All Eyes On The Meadow
Monday, December 3: Quite a coincidence today to be told by a former Shrewsbury chairman, Ray Bailey, that his old club had appointed ex-Wolves skipper Sam Ricketts as their new manager. Many of us at Molineux will wish him only well as he makes the step up from Wrexham……he was an impressive and articulate leader of players here and one of those you want to see carry on doing well.
Wednesday, December 5: Wolves 2 Chelsea 1 – what an epic night! And well done to Scott Sellars for predicting to me that Wolves would play much better than they did for most of their recent run of six matches without a win. I bumped into the club’s head of academy player development in a coffee shop a few miles from Molineux this morning and he expressed confidence in the side to go out and produce a greatly improved performance. He was dead right.
Friday, December 7: How nice it was to have had another popular figure from the recent past in our midst this week. Jack Price, who played in the same side as Sam Ricketts on many occasions, returned for the Chelsea game as a break in his new career with Colorado Rapids in America. He was a victim of the club’s Iberian advances, so it is good to see him wanting to stay in touch with what is happening in his absence.
Tuesday, December 11: Can’t wait to have a proper read of the latest issue of Backpass – the wonderful football nostalgia magazine that has been kind enough to publish an extract from my Between the Golden Lines book. Sir Bobby Robson appears on the cover and my eye was drawn to the fabulous centre-page spread which shows a white-shirted Derek Dougan alongside George Best, Tommy Gemmill, Bobby Murdoch, Francis Lee, Jack Charlton and others in a Rest of the UK team.

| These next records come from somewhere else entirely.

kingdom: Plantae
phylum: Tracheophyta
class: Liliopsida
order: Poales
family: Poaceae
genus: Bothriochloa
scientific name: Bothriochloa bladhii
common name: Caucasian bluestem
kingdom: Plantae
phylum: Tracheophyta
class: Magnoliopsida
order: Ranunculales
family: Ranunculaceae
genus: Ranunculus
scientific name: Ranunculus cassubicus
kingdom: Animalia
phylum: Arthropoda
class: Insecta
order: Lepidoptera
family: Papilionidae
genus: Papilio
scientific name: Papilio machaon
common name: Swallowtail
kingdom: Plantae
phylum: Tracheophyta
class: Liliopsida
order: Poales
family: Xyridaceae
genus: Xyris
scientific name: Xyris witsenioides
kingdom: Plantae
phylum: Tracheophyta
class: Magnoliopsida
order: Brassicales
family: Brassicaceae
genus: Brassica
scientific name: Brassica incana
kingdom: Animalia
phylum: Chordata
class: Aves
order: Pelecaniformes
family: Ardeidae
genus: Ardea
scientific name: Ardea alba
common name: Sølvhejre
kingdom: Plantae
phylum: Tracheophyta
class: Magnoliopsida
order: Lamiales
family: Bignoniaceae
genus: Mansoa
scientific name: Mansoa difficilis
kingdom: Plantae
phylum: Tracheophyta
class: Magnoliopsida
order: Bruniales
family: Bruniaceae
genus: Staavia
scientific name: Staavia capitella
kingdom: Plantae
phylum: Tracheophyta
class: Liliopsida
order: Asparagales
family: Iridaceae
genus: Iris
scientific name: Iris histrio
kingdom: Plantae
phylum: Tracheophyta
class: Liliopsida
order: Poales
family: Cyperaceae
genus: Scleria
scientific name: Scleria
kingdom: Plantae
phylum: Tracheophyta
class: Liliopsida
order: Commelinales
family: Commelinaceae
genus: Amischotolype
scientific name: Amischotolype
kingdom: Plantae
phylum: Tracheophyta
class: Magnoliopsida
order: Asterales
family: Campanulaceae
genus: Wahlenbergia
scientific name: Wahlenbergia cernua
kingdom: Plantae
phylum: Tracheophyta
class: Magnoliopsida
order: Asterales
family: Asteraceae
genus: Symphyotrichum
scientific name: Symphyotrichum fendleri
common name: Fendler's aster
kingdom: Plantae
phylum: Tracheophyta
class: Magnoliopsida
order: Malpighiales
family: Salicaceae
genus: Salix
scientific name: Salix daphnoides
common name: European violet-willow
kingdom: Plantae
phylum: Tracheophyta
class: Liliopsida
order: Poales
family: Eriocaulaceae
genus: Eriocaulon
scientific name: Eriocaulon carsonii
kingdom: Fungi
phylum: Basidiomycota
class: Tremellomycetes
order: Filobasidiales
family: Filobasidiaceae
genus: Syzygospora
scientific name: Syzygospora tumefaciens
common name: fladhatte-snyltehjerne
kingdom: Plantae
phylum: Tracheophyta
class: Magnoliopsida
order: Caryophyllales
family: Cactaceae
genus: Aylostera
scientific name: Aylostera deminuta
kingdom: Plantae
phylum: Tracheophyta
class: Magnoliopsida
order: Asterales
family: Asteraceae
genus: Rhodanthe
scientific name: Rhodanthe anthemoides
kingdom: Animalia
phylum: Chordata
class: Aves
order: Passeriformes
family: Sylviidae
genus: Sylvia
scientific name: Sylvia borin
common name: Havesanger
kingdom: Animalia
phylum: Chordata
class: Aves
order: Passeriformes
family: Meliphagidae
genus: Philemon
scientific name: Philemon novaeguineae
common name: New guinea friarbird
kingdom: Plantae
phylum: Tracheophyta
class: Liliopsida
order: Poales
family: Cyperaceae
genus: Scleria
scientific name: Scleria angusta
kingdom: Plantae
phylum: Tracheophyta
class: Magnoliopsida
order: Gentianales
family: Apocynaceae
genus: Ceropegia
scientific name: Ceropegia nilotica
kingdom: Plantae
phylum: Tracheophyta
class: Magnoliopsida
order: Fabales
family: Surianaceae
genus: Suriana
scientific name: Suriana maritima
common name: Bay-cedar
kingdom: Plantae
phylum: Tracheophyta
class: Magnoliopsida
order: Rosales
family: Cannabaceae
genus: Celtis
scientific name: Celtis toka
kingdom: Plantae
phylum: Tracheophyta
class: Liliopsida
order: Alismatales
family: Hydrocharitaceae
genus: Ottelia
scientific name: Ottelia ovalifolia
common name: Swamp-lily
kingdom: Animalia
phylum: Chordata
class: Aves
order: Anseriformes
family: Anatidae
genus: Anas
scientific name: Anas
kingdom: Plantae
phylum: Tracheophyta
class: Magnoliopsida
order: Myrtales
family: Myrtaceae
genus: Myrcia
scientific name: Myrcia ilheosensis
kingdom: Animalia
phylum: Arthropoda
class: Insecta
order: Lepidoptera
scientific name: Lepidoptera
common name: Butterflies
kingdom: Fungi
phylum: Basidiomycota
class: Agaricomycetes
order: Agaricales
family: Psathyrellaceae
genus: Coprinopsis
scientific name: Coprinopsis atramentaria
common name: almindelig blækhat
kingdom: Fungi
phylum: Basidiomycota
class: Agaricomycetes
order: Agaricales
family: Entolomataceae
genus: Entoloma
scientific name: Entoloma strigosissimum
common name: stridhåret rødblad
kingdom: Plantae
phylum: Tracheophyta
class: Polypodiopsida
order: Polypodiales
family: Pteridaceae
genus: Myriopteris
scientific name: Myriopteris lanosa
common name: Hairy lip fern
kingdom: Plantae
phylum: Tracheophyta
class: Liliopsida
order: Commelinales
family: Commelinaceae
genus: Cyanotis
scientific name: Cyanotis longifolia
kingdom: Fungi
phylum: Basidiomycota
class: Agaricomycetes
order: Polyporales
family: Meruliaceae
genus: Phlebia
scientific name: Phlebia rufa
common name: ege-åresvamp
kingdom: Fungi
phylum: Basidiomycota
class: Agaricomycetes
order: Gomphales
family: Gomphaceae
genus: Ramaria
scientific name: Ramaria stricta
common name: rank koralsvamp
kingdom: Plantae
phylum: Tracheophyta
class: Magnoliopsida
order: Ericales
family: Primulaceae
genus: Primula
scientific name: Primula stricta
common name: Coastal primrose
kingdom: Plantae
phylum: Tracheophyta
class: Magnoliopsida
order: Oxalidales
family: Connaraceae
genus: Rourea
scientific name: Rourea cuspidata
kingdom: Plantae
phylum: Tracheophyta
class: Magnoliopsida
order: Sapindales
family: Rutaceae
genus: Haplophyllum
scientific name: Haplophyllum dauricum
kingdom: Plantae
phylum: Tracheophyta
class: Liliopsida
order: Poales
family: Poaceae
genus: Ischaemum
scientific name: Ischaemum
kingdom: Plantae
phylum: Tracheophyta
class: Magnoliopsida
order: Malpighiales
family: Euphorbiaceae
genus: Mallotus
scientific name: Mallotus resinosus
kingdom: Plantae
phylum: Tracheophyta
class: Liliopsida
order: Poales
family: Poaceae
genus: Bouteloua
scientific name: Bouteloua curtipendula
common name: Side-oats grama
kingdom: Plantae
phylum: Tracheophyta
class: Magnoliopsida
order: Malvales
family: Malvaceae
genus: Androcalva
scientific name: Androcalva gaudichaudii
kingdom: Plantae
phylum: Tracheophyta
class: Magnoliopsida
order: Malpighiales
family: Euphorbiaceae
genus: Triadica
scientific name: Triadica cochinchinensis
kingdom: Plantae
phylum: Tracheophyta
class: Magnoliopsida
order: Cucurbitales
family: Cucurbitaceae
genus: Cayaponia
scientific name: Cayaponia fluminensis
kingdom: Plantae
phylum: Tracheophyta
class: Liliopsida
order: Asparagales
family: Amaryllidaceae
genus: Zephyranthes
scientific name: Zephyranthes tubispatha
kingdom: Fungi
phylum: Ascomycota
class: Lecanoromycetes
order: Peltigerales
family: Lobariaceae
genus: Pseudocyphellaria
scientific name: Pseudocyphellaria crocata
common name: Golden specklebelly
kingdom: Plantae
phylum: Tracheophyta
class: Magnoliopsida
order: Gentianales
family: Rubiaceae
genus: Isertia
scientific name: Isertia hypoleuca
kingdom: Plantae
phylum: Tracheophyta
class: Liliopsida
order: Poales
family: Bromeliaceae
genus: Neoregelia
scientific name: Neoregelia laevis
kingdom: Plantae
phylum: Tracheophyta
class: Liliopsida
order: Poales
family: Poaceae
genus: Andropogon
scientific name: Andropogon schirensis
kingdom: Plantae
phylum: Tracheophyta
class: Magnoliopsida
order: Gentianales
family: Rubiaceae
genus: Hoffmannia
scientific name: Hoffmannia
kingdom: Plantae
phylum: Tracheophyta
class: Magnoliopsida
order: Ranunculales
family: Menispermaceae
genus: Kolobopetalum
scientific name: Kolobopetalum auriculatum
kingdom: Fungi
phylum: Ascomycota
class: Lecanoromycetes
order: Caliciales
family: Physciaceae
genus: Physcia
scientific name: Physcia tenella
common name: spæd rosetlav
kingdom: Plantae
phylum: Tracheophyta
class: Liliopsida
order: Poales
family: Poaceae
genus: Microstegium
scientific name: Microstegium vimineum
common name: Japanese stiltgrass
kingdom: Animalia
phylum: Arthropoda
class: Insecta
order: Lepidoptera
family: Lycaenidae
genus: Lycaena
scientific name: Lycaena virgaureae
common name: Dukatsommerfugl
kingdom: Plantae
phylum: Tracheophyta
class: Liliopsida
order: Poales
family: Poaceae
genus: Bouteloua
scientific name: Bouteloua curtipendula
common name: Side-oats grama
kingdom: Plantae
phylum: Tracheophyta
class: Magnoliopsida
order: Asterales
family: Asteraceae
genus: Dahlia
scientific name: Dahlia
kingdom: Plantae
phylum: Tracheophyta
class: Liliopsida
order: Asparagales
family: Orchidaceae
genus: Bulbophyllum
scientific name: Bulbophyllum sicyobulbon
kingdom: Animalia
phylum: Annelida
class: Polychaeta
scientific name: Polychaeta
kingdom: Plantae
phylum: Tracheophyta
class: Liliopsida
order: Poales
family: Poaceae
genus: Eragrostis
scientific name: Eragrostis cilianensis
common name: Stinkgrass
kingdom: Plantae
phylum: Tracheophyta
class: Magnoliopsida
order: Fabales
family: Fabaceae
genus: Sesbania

The side were lining up before a game against Wales at Cardiff’s Ninian Park – one staged to mark the investiture of Prince Charles, although it was also in aid of the South Wales town of Aberfan after the school disaster there in 1968. Included elsewhere in the 64 pages of high quality was a piece on Emlyn Hughes’s time as a 1960s Blackpool player.
Saturday, December 15: Just how many former Wolves players can you see in one day? Well, quite a lot, on the evidence of this afternoon’s home victory against Bournemouth. As well as the ‘usual suspects’ in the press box, I bumped into Micky Holmes, Neil Edwards and Jon Purdie at a pre-match London Wolves Christmas gathering in the city centre Grain Store and then reacquainted myself in the stadium with Keith Downing and Fred Davies. A bitterly cold but highly enjoyable afternoon.
Monday, December 17: Was interested to receive an email from an Austrian called Harald Bayley-Riavic, whose father was a British occupation soldier in the province of Styria. Harald arrived in Wolverhampton for the first time in 1951 and (from his first game, against Derby, which he watched from the North Bank), became totally hooked on Wolves. He continues to visit Wolverhampton once a year to visit his mother and other relatives and was at the home game against Watford this autumn.
Friday, December 21: Another sizeable turn-out of players from the past, with Sylvain Ebanks-Blake and Carl Ikeme reunited for tonight’s entertaining visit of League leaders Liverpool. Andy Thompson and Mel Eves were with the media contingent as usual and Joleon Lescott was present, as was Mark Walters, the mid-1990s Molineux loan signing who has recently brought out a book about his life and career.
Saturday, December 29: Followed the dramatic Spurs v Wolves events at Wembley as best I could from a seat in the Hawthorns press box, where sightings of one-time Wolves personnel was easy during Albion’s draw with Sheffield Wednesday. Jamie Smith, who has been in the Baggies’ backroom for eight years now, was in the media room for a cuppa before kick-off and the home line-up included Bakary Sako. Taking their places on the Owls’ substitutes’ bench were Steven Fletcher, David Jones and Sam Winnall.